What you will do – Could you restate the entries below word for word and leave out the pictures?

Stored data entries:
━━━━━━━━━━

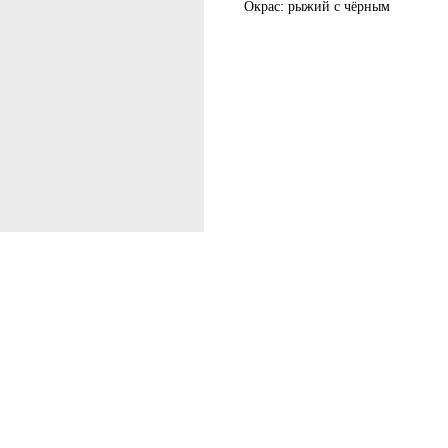
Окрас: рыжий с чёрным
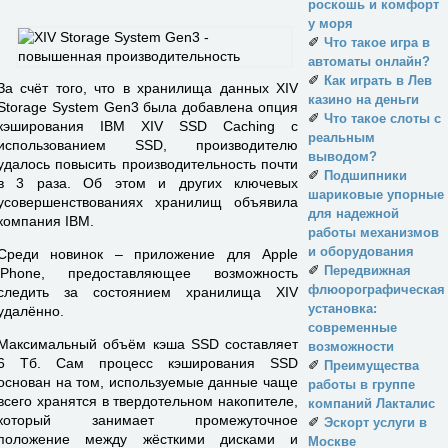
роскошь и комфорт
у моря
✐
Что такое игра в
автоматы онлайн?
✐
Как играть в Лев
За счёт того, что в хранилища данных XIV
казино на деньги
Storage System Gen3 была добавлена опция
✐
Что такое слоты с
кэширования IBM XIV SSD Caching с
реальным
использованием SSD, производителю
выводом?
удалось повысить производительность почти
✐
Подшипники
в 3 раза. Об этом и других ключевых
шариковые упорные
усовершенствованиях хранилищ объявила
для надежной
компания IBM.
работы механизмов
и оборудования
Среди новинок – приложение для Apple
✐
Передвижная
iPhone, предоставляющее возможность
флюорографическая
следить за состоянием хранилища XIV
установка:
удалённо.
современные
Максимальный объём кэша SSD составляет
возможности
6 Тб. Сам процесс кэширования SSD
✐
Преимущества
основан на том, используемые данные чаще
работы в группе
всего хранятся в твердотельном накопителе,
компаний Лакталис
который занимает промежуточное
✐
Эскорт услуги в
положение между жёсткими дисками и
Москве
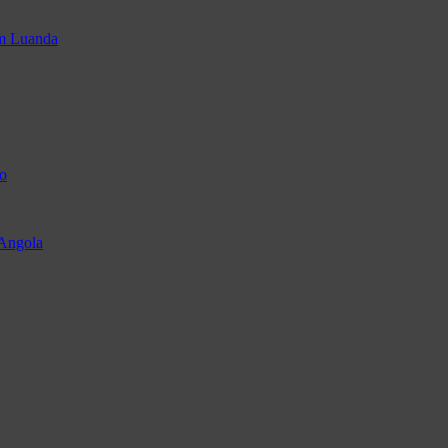
em Luanda
o
 Angola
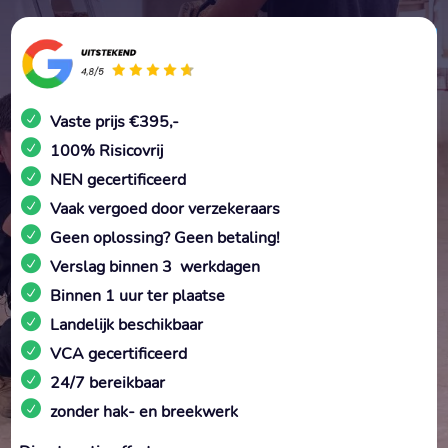
Vaste prijs €395,-
100% Risicovrij
NEN gecertificeerd
Vaak vergoed door verzekeraars
Geen oplossing? Geen betaling!
Verslag binnen 3 werkdagen
Binnen 1 uur ter plaatse
Landelijk beschikbaar
VCA gecertificeerd
24/7 bereikbaar
zonder hak- en breekwerk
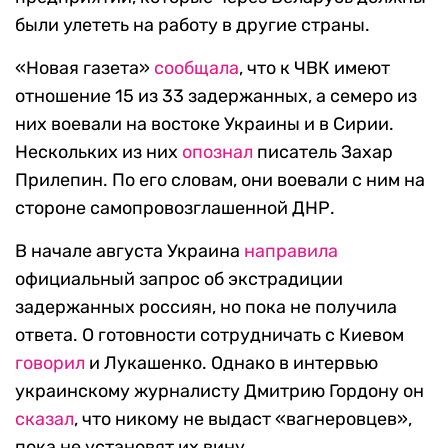
были улететь на работу в другие страны.
«Новая газета»
сообщала
, что к ЧВК имеют
отношение 15 из 33 задержанных, а семеро из
них воевали на востоке Украины и в Сирии.
Нескольких из них
опознал
писатель Захар
Прилепин. По его словам, они воевали с ним на
стороне самопровозглашенной ДНР.
В начале августа Украина
направила
официальный запрос об экстрадиции
задержанных россиян, но пока не получила
ответа. О готовности сотрудничать с Киевом
говорил
и Лукашенко. Однако в интервью
украинскому журналисту Дмитрию Гордону он
сказал
, что никому не выдаст «вагнеровцев»,
пока не установят их вину.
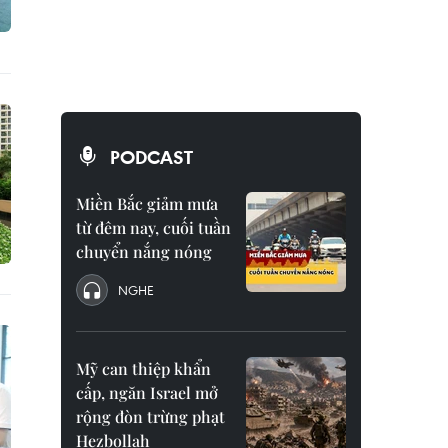
PODCAST
Miền Bắc giảm mưa
từ đêm nay, cuối tuần
chuyển nắng nóng
NGHE
Mỹ can thiệp khẩn
cấp, ngăn Israel mở
rộng đòn trừng phạt
Hezbollah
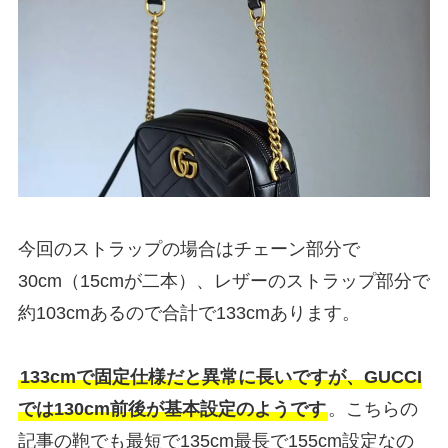
今回のストラップの場合はチェーン部分で
30cm（15cmが二本）、レザーのストラップ部分で
約103cmあるので合計で133cmあります。
133cmで固定仕様だと異常に長いですが、GUCCI
では130cm前後が基本設定のようです
。こちらの
記事の鞄でも最短で135cm最長で155cm設定なの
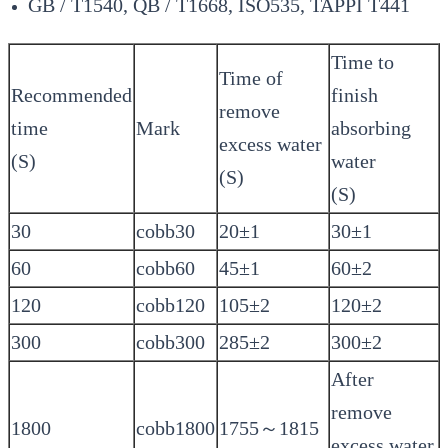
GB / T1540, QB / T1668, ISO535, TAPPI T441
Time to
Time of
Recommended
finish
remove
time
Mark
absorbing
excess water
(S)
water
(S)
(S)
30
cobb30
20±1
30±1
60
cobb60
45±1
60±2
120
cobb120
105±2
120±2
300
cobb300
285±2
300±2
After
remove
1800
cobb1800
1755～1815
excess water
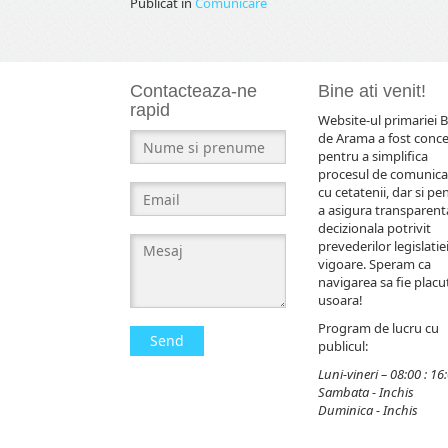
Publicat în
Comunicare
Contacteaza-ne
Bine ati venit!
rapid
Website-ul primariei B
de Arama a fost conc
pentru a simplifica
procesul de comunica
cu cetatenii, dar si pe
a asigura transparent
decizionala potrivit
prevederilor legislatiei
vigoare. Speram ca
navigarea sa fie placut
usoara!
Program de lucru cu
Send
publicul:
Luni-vineri – 08:00 : 16
Sambata - Inchis
Duminica - Inchis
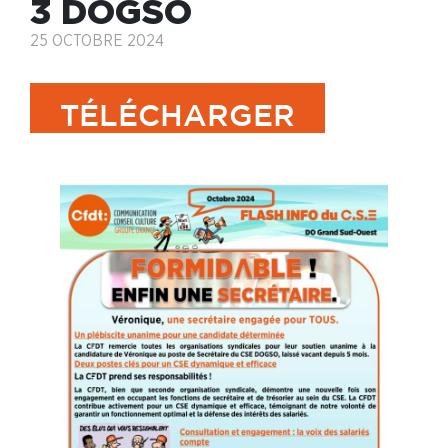
3 DOGSO
25 OCTOBRE 2024
TÉLÉCHARGER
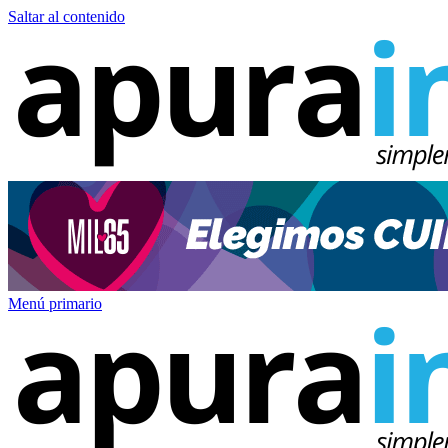
Saltar al contenido
Menú primario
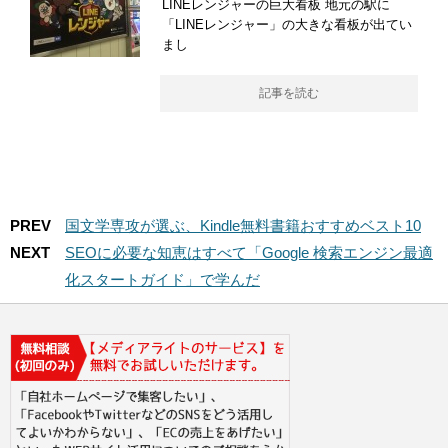
LINEレンジャーの巨大看板 地元の駅に
「LINEレンジャー」の大きな看板が出てい
まし
記事を読む
PREV
国文学専攻が選ぶ、Kindle無料書籍おすすめベスト10
NEXT
SEOに必要な知恵はすべて「Google 検索エンジン最適
化スタートガイド」で学んだ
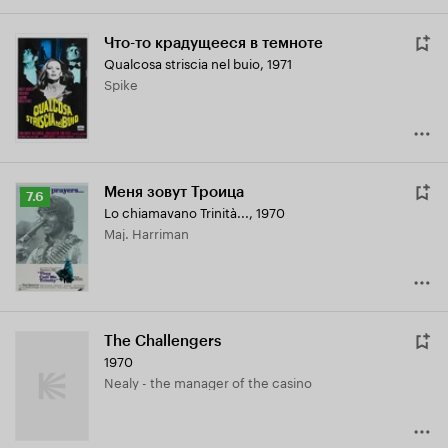
Что-то крадущееся в темноте
Qualcosa striscia nel buio
,
1971
Spike
Меня зовут Троица
Рейтинг
7.6
Lo chiamavano Trinità...
,
1970
Кинопоиска
Maj. Harriman
7.6
The Challengers
1970
Nealy - the manager of the casino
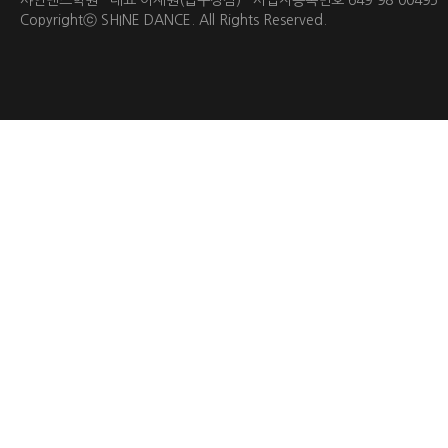
샤인댄스학원 대표 이재원(압구정점) 사업자등록번호 649-98-0049
Copyrightⓒ
SHINE DANCE.
All Rights Reserved.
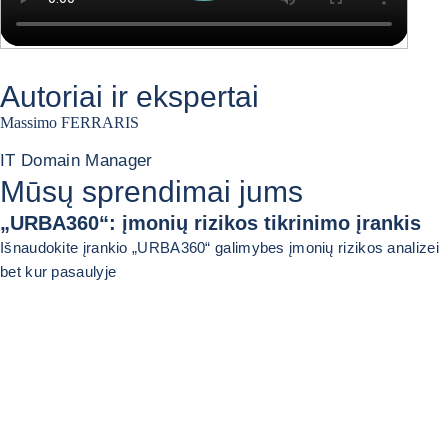
Autoriai ir ekspertai
Massimo FERRARIS
IT Domain Manager
Mūsų sprendimai jums
„URBA360“: įmonių rizikos tikrinimo įrankis
Išnaudokite įrankio „URBA360“ galimybes įmonių rizikos analizei
bet kur pasaulyje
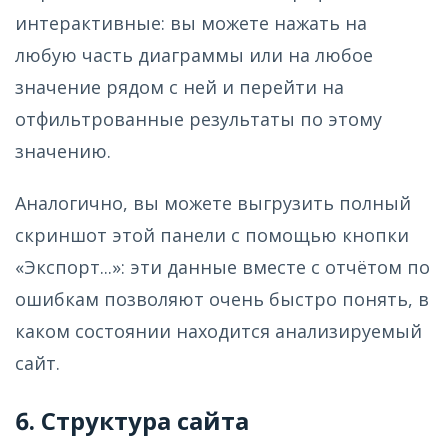
интерактивные: вы можете нажать на
любую часть диаграммы или на любое
значение рядом с ней и перейти на
отфильтрованные результаты по этому
значению.
Аналогично, вы можете выгрузить полный
скриншот этой панели с помощью кнопки
«Экспорт...»: эти данные вместе с отчётом по
ошибкам позволяют очень быстро понять, в
каком состоянии находится анализируемый
сайт.
6. Структура сайта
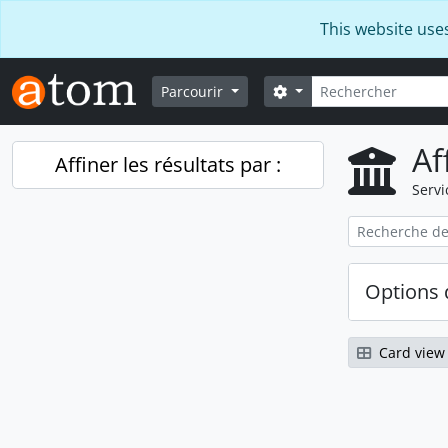
Skip to main content
This website use
Rechercher
Search options
Parcourir
Af
Affiner les résultats par :
Servi
Options 
Card view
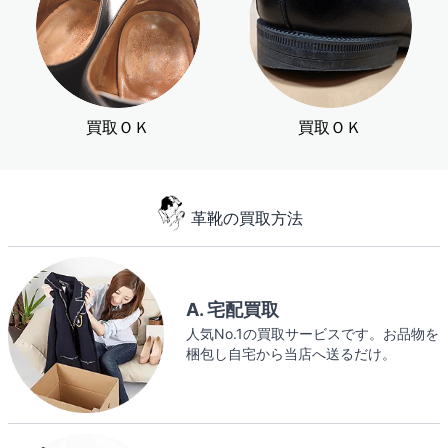
買取ＯＫ
買取ＯＫ
革靴の買取方法
A. 宅配買取
人気No.1の買取サービスです。お品物を
梱包し自宅から当店へ送るだけ。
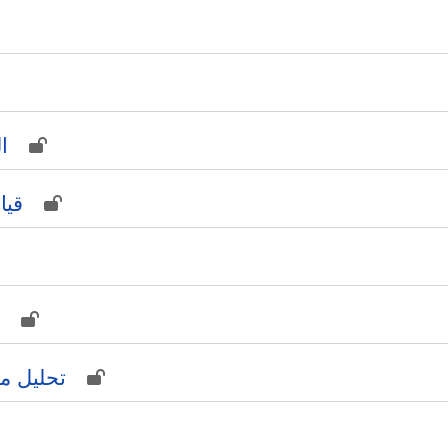
ال
قيا
تحليل م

━━━━━━━━━━

Task response –
Окрас: рыжий с чёрным
роскошь и комфорт
у моря
✐
Что такое игра в
автоматы онлайн?
✐
Как играть в Лев
За счёт того, что в хранилища данных XIV
казино на деньги
Storage System Gen3 была добавлена опция
✐
Что такое слоты с
кэширования IBM XIV SSD Caching с
реальным
использованием SSD, производителю
выводом?
удалось повысить производительность почти
✐
Подшипники
в 3 раза. Об этом и других ключевых
шариковые упорные
усовершенствованиях хранилищ объявила
для надежной
компания IBM.
работы механизмов
и оборудования
Среди новинок – приложение для Apple
✐
Передвижная
iPhone, предоставляющее возможность
флюорографическая
следить за состоянием хранилища XIV
установка:
удалённо.
современные
Максимальный объём кэша SSD составляет
возможности
6 Тб. Сам процесс кэширования SSD
✐
Преимущества
основан на том, используемые данные чаще
работы в группе
всего хранятся в твердотельном накопителе,
компаний Лакталис
который занимает промежуточное
✐
Эскорт услуги в
положение между жёсткими дисками и
Москве
em Luanda
o
 Angola
Vaste prijs €395,-
100% Risicovrij
NEN gecertificeerd
Vaak vergoed door verzekeraars
Geen oplossing? Geen betaling!
Verslag binnen 3 werkdagen
Binnen 1 uur ter plaatse
Landelijk beschikbaar
VCA gecertificeerd
24/7 bereikbaar
zonder hak- en breekwerk
были улететь на работу в другие страны.
«Новая газета»
сообщала
, что к ЧВК имеют
отношение 15 из 33 задержанных, а семеро из
них воевали на востоке Украины и в Сирии.
Нескольких из них
опознал
писатель Захар
Прилепин. По его словам, они воевали с ним на
стороне самопровозглашенной ДНР.
В начале августа Украина
направила
официальный запрос об экстрадиции
задержанных россиян, но пока не получила
ответа. О готовности сотрудничать с Киевом
говорил
и Лукашенко. Однако в интервью
украинскому журналисту Дмитрию Гордону он
сказал
, что никому не выдаст «вагнеровцев»,
пока не установят их вину.
PODCAST
Miền Bắc giảm mưa
từ đêm nay, cuối tuần
chuyển nắng nóng
NGHE
Mỹ can thiệp khẩn
cấp, ngăn Israel mở
rộng đòn trừng phạt
Hezbollah
今回のストラップの場合はチェーン部分で
30cm（15cmが二本）、レザーのストラップ部分で
約103cmあるので合計で133cmあります。
133cmで固定仕様だと異常に長いですが、GUCCI
では130cm前後が基本設定のようです
。こちらの
記事の鞄でも最短で135cm最長で155cm設定なの
GB / T1540, QB / T1668, ISO535, TAPPI T441
Time to
Time of
Recommended
finish
remove
time
Mark
absorbing
excess water
(S)
water
(S)
(S)
30
cobb30
20±1
30±1
60
cobb60
45±1
60±2
120
cobb120
105±2
120±2
300
cobb300
285±2
300±2
After
remove
1800
cobb1800
1755～1815
excess water
Publicat în
Comunicare
Contacteaza-ne
Bine ati venit!
rapid
Website-ul primariei B
de Arama a fost conc
pentru a simplifica
procesul de comunica
cu cetatenii, dar si pe
a asigura transparent
decizionala potrivit
prevederilor legislatiei
vigoare. Speram ca
navigarea sa fie placut
usoara!
Program de lucru cu
Send
publicul:
Luni-vineri – 08:00 : 16
Sambata - Inchis
Duminica - Inchis
3 DOGSO
25 OCTOBRE 2024
TÉLÉCHARGER
Saltar al contenido
Menú primario
LINEレンジャーの巨大看板 地元の駅に
「LINEレンジャー」の大きな看板が出てい
まし
記事を読む
PREV
国文学専攻が選ぶ、Kindle無料書籍おすすめベスト10
NEXT
SEOに必要な知恵はすべて「Google 検索エンジン最適
化スタートガイド」で学んだ
Что-то крадущееся в темноте
Qualcosa striscia nel buio
,
1971
Spike
Меня зовут Троица
Рейтинг
7.6
Lo chiamavano Trinità...
,
1970
Кинопоиска
Maj. Harriman
7.6
The Challengers
1970
Nealy - the manager of the casino
샤인댄스학원 대표 이재원(압구정점) 사업자등록번호 649-98-0049
Copyrightⓒ
SHINE DANCE.
All Rights Reserved.
Autoriai ir ekspertai
Massimo FERRARIS
IT Domain Manager
Mūsų sprendimai jums
„URBA360“: įmonių rizikos tikrinimo įrankis
Išnaudokite įrankio „URBA360“ galimybes įmonių rizikos analizei
bet kur pasaulyje
интерактивные: вы можете нажать на
любую часть диаграммы или на любое
значение рядом с ней и перейти на
отфильтрованные результаты по этому
значению.
Аналогично, вы можете выгрузить полный
скриншот этой панели с помощью кнопки
«Экспорт...»: эти данные вместе с отчётом по
ошибкам позволяют очень быстро понять, в
каком состоянии находится анализируемый
сайт.
6. Структура сайта
Skip to main content
This website use
Rechercher
Search options
Parcourir
Af
Affiner les résultats par :
Servi
Options 
Card view
買取ＯＫ
買取ＯＫ
革靴の買取方法
A. 宅配買取
人気No.1の買取サービスです。お品物を
梱包し自宅から当店へ送るだけ。
ال
قيا
تحليل م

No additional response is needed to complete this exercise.